A statue and a 'Miracle on South Division Street'

Pewter Plough Playhouse brings a story of family and secrets to the stage

Special to The TribuneFebruary 27, 2014 

From left, Amy Arnell, Jonathon Weise, Janice Peters and Stacy Delaney in the Pewter Plough Playhouse’s "Miracle on South Division Street."

IAIN MCADAM

The Nowak family had no idea they had a skeleton in the closet. They only knew that for 65 years the front yard of their working-class neighborhood home boasted a 20-foot enshrined statue. The marble icon doesn’t shatter, but the family’s pride does, when they learn the truth based on a deathbed confession.

The title of the Pewter Plough Playhouse’s current production, “Miracle on South Division Street,” may be coattailing on the 1947 classic Christmas movie, “Miracle on 34th Street,” but other than a shared theme of miracles, the similarity ends there.

In the case of the Nowaks, the Holy Mother allegedly appeared in 1942 in the Buffalo, N.Y., barbershop of the now-deceased family patriarch, a refugee from war-struck Poland. Her message pertained to peace on Earth.

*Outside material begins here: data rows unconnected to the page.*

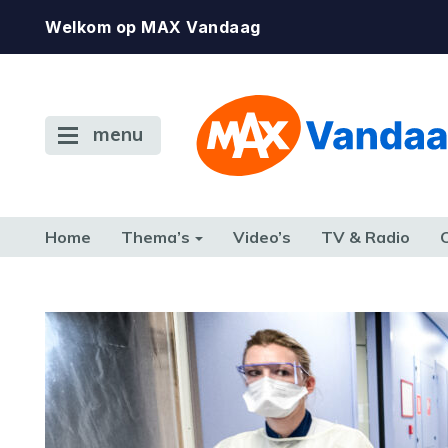
Welkom op MAX Vandaag
menu
Home
Thema’s
Video’s
TV & Radio
CONSUMENT
ETEN & DRINKEN
FAMILIE & RELATIE
GELD, W
TERUG NAAR TOEN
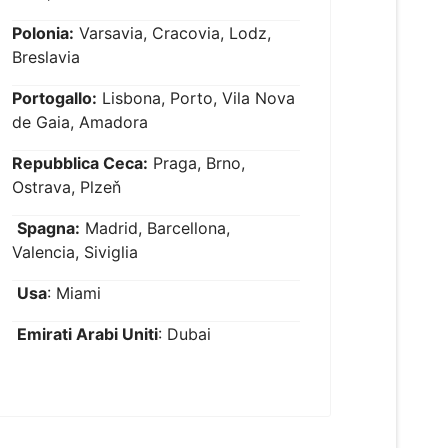
Polonia:
Varsavia, Cracovia, Lodz,
Breslavia
Portogallo:
Lisbona, Porto, Vila Nova
de Gaia, Amadora
Repubblica Ceca:
Praga, Brno,
Ostrava, Plzeň
Spagna:
Madrid, Barcellona,
Valencia, Siviglia
Usa
: Miami
Emirati Arabi Uniti
: Dubai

To honor the visitation, the man who became known as “Grandpa”
 hired a sculptor to carve the statue of his then- modern version of the Virgin Mary.

It always made the Nowaks — mother Clara and her three children — feel special that their family was singled out for this holy event.

As Clara, Janice Peters, a seasoned actress, is a convincing mother-hen type, lording it over her family in her cheery yellow kitchen, where all the action takes place.

From early childhood, the three kids have taken shifts to explain the statue’s history to visitors, like Hearst Castle guides.

Son Jimmy is getting fed up with it, as, like a relentless drama coach, his mom forces him to rehearse his lines, demonstrating how to show more passion. Jimmy’s passions, however, are directed toward a girl he met at the bowling alley.

Jonathon Weise, with his acquired spot-on New York accent, appears absolutely at ease as an affectionate son and brother who fondly teases the women, even though this is his first time onstage.

The family members are fairly content with their lot: Jimmy as a garbage man; sister Beverly as a factory worker; and mom, who cooks soup for the needy. But aspiring actress Ruth, played by Stacy Delaney, hungers for more. As she prepares to shuffle off from Buffalo and move to New York City, she holds a family meeting.

Delaney plays her role well, although sans her family’s New York accent, occasionally sounding Southern.

Sister Beverly, played by Amy Arnell, is irked that the meeting cuts into her bowling practice with the man she hopes is “the one.” Crass compared to the rest of the family, Arnell, whose parents hail from Buffalo, has the accent down pat.

Pewter Plough musical director David Manion did a fine job of directing this smooth-running performance, although the only tune is the “Fur Elise” ring-tone blasting from Ruth’s cell phone.

The biases are not politically correct and the jokes are hokey, but the audience chuckled, and the entertaining play offers surprises worth waiting for.